"Apa ini...," gumam Seo Yun saat ia menginjak sesuatu yang ganjil. Tanpa menunggu lama, Seo Yun menoleh dan matanya seketika melebar.

"Guk... guk... guk...."

Tanpa banyak berpikir, Seo Yun berlari untuk membebaskan ekor si anjing yang sebelumnya tidak sengaja ia injak. Bukan hanya Seo Yun, si kucing malang yang kelaparan tadi juga ikut berlari mengikuti Seo Yun,

"Eomma.... Hua... Appa!" teriak Seo Yun sambil berlari dengan kecepatan penuh.

Jae Hyun dan sang ibu masih setia menyaksikan adegan itu di tempat semula. Ada raut khawatir yang Kim Hana tampakkan. Namun, Jae Hyun hanya memasang ekspresi biasa dengan kening berkerut dan belum ada niatan untuk menolong gadis itu. Salah satu hal yang kini membuat Jae Hyun enggan menolong Seo Yun adalah, Jae Hyun sedang asyik memperhatikan paha mulus Seo Yun. Sebagai lelaki, Jae Hyun tidak memungkiri jika disuguhkan pemandangan gratis seperti itu. Rok seragam Seo Yun yang panjangnya hanya sampai atas lutut, kini tesibak dan berkibar, walau Seo Yun mengenakan safety pants, pemandangan indah untuk Jae Hyun tetap tidak terganggu.

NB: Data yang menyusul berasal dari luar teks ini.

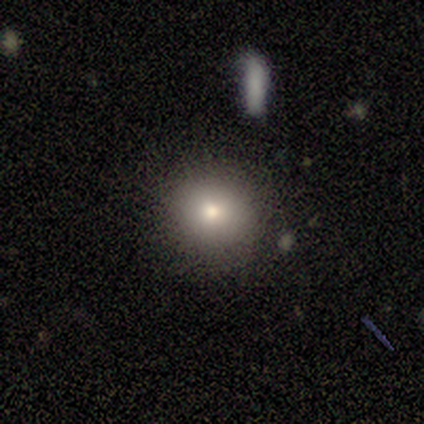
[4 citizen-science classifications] smooth-or-featured: smooth: 100% | featured or disk: 0% | star or artifact: 0%
  how-rounded: round: 75% | in between: 25% | cigar-shaped: 0%
  merging: none: 100% | minor disturbance: 0% | major disturbance: 0% | merger: 0%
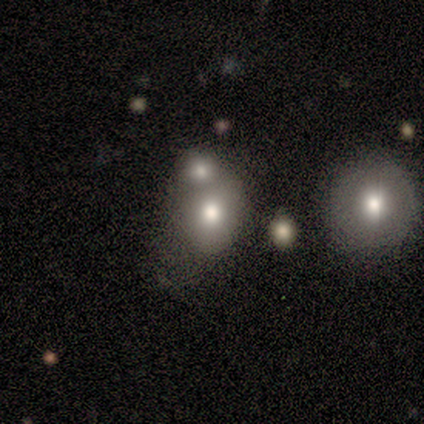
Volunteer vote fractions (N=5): A smooth galaxy with no disk features (80%) that is round (75%). Merging: none (60%).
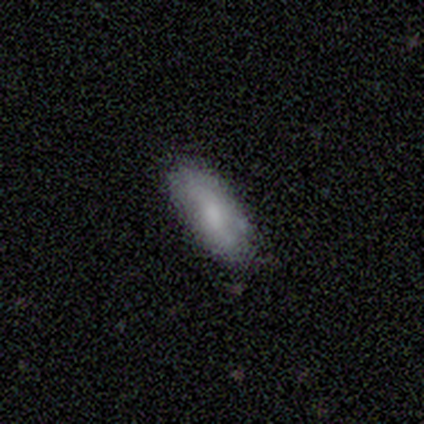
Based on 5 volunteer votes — smooth 60%, featured or disk 40%, star or artifact 0%. Down the decision tree: how rounded — in between (100%); merging — none (80%).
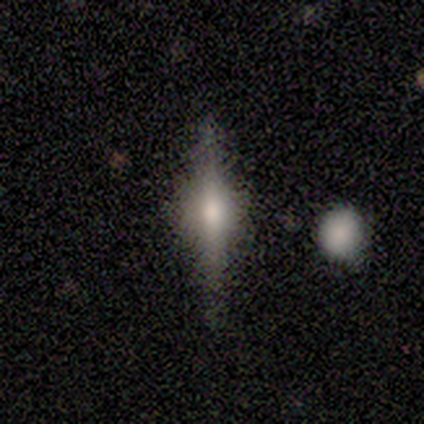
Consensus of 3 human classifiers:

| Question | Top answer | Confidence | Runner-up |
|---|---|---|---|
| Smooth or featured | featured or disk | 67% | smooth (33%) |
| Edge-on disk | yes | 100% | — |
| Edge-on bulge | rounded | 100% | — |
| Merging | none | 100% | — |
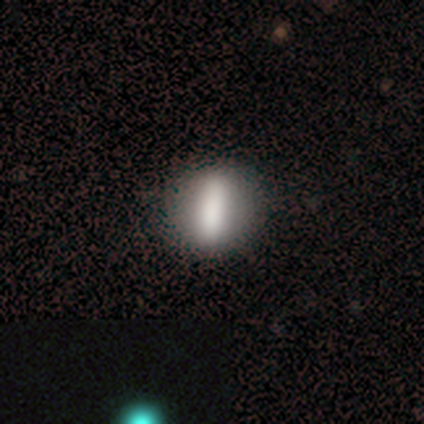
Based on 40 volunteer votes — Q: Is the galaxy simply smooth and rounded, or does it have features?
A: smooth — 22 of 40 (55%).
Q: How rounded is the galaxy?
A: round — 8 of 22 (36%).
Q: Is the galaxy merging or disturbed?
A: none — 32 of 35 (91%).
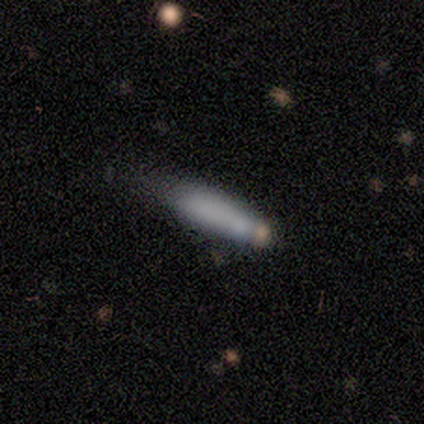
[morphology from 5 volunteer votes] smooth_or_featured: smooth (p=0.80) [alt: featured or disk p=0.20]
how_rounded: cigar-shaped (p=1.00)
merging: minor disturbance (p=0.60) [alt: none p=0.40]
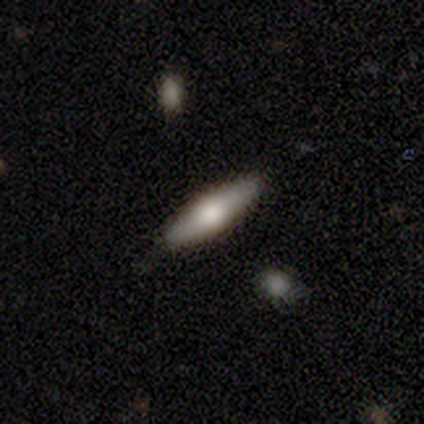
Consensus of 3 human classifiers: smooth-or-featured: smooth: 100% | featured or disk: 0% | star or artifact: 0%
  how-rounded: in between: 67% | cigar-shaped: 33% | round: 0%
  merging: none: 100% | minor disturbance: 0% | major disturbance: 0% | merger: 0%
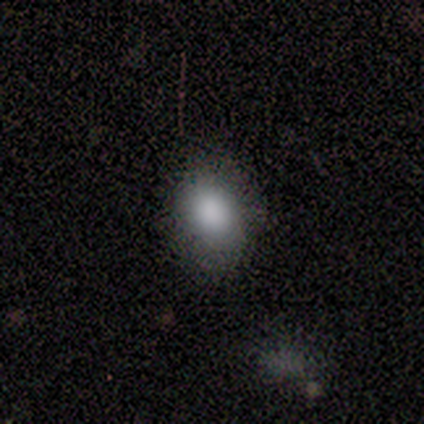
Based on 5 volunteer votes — Smooth or featured?
  - smooth: 100% *
  - featured or disk: 0%
  - star or artifact: 0%
How rounded?
  - in between: 100% *
  - round: 0%
  - cigar-shaped: 0%
Merging?
  - minor disturbance: 60% *
  - none: 40%
  - major disturbance: 0%
  - merger: 0%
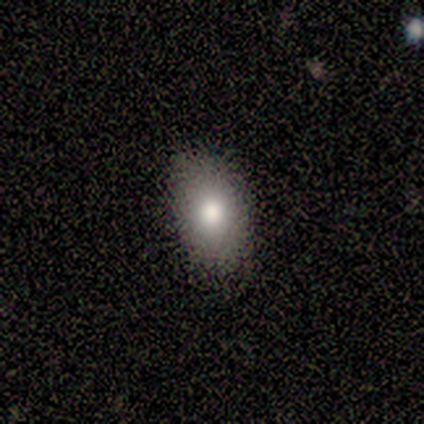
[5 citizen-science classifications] smooth_or_featured: smooth (p=1.00)
how_rounded: in between (p=1.00)
merging: none (p=0.80) [alt: minor disturbance p=0.20]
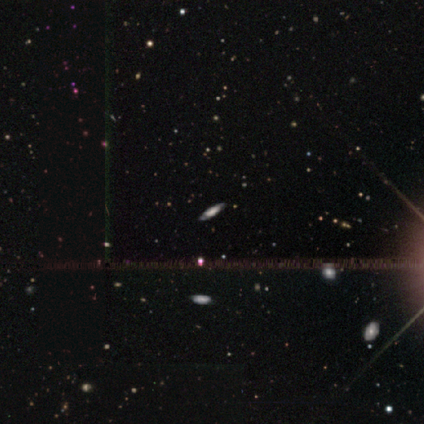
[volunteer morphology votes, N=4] Smooth or featured? 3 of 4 (75%) said smooth. How rounded? 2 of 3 (67%) said in between. Merging? 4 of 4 (100%) said none.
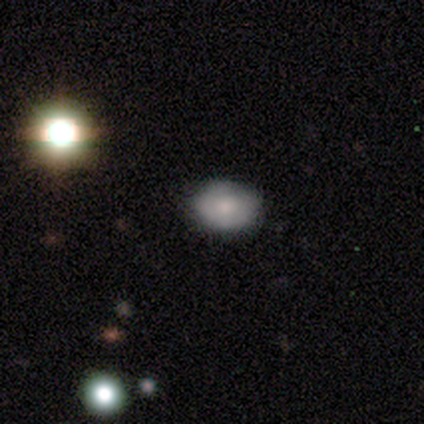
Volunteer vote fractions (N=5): Q: Smooth or featured?
A: smooth (100%)
Q: How rounded?
A: in between (100%)
Q: Merging?
A: none (100%)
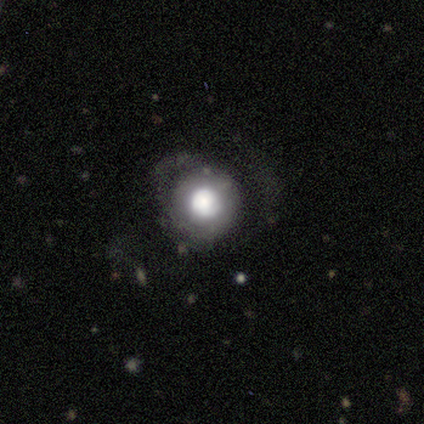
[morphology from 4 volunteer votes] This appears to be a smooth galaxy with no disk features (100%) that is round (100%). Merging: major disturbance (100%).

"Appa... Jinnie oppa... uhh... tolong aku!"

"Segeralah tolong gadis itu, Jae-ya."

Akhirnya Jae Hyun menoleh ke arah sang ibu yang sudah menatap Seo Yun dengan penuh kekhawatiran. Ditambah, tidak ada seorang pun anggota keluarga Seo Yun yang keluar dari rumah mewahnya.

Seo Yun benar-benar terlihat menyedihkan. Ia masih lari terbirit-birit sabil terus berteriak. Juga, ketakutannya semakin parah karena si kucing juga ikut berlari bersamanya. Sejujurnya, sejak kecil Seo Yun sangat takut dengan kucing, apalagi bulu kucing. Jadi, Seo Yun akan berusaha untuk tidak bersentuhan dengan binatang berbulu lebat itu.

"Hua..." itu adalah teriakan terakhir Seo Yun sebelum ia menaiki pintu gerbang depan rumahnya yang tinggi menjulang. Sungguh luar biasa kekuatan dari sebuah ketakutan. Seo Yun pun tidak sadar dengan kemampuan memanjatnya ini.

"Tuhan... tolong aku," pinta Seo Yun dengan suara bergetar. "Kirimkan aku seorang penolong. Jika perempuan, aku janji akan berbagi apa pun dengannya, asal bukan kekasih. Tapi, kalau laki-laki, aku akan mengizinkannya membuat satu permintaan yang pasti akan aku berikan."

Jae Hyun menggelengkan kepala mendengar doa keras Seo Yun itu. Kekanakan sekali. Benar-benar ceroboh.

Tak lama setelah mencibir kelakuan Seo Yun, Jae Hyun tersenyum penuh arti. Ia menemukan sebuah emas permata dari otak cemerlangnya. Segera ia berjalan mendekat ke arah Seo Yun.

"Oh... Tuhan... tolonglah aku. Huaa... bahkan cara seperti itu pun tidak mempan juga."

"Hei, cepatlah turun."

Seo Yun segera menoleh ke bawah dan mendapati sosok pria yang tidak ia kenal. Kening Seo Yun berkerut. Bagaimana mungkin aku turun jika anjing mengerikan itu masih di sana? keluh Seo Yun saat melihat anjing tadi memang masih di tempat semula. Bedanya, si anjing terlihat tenang.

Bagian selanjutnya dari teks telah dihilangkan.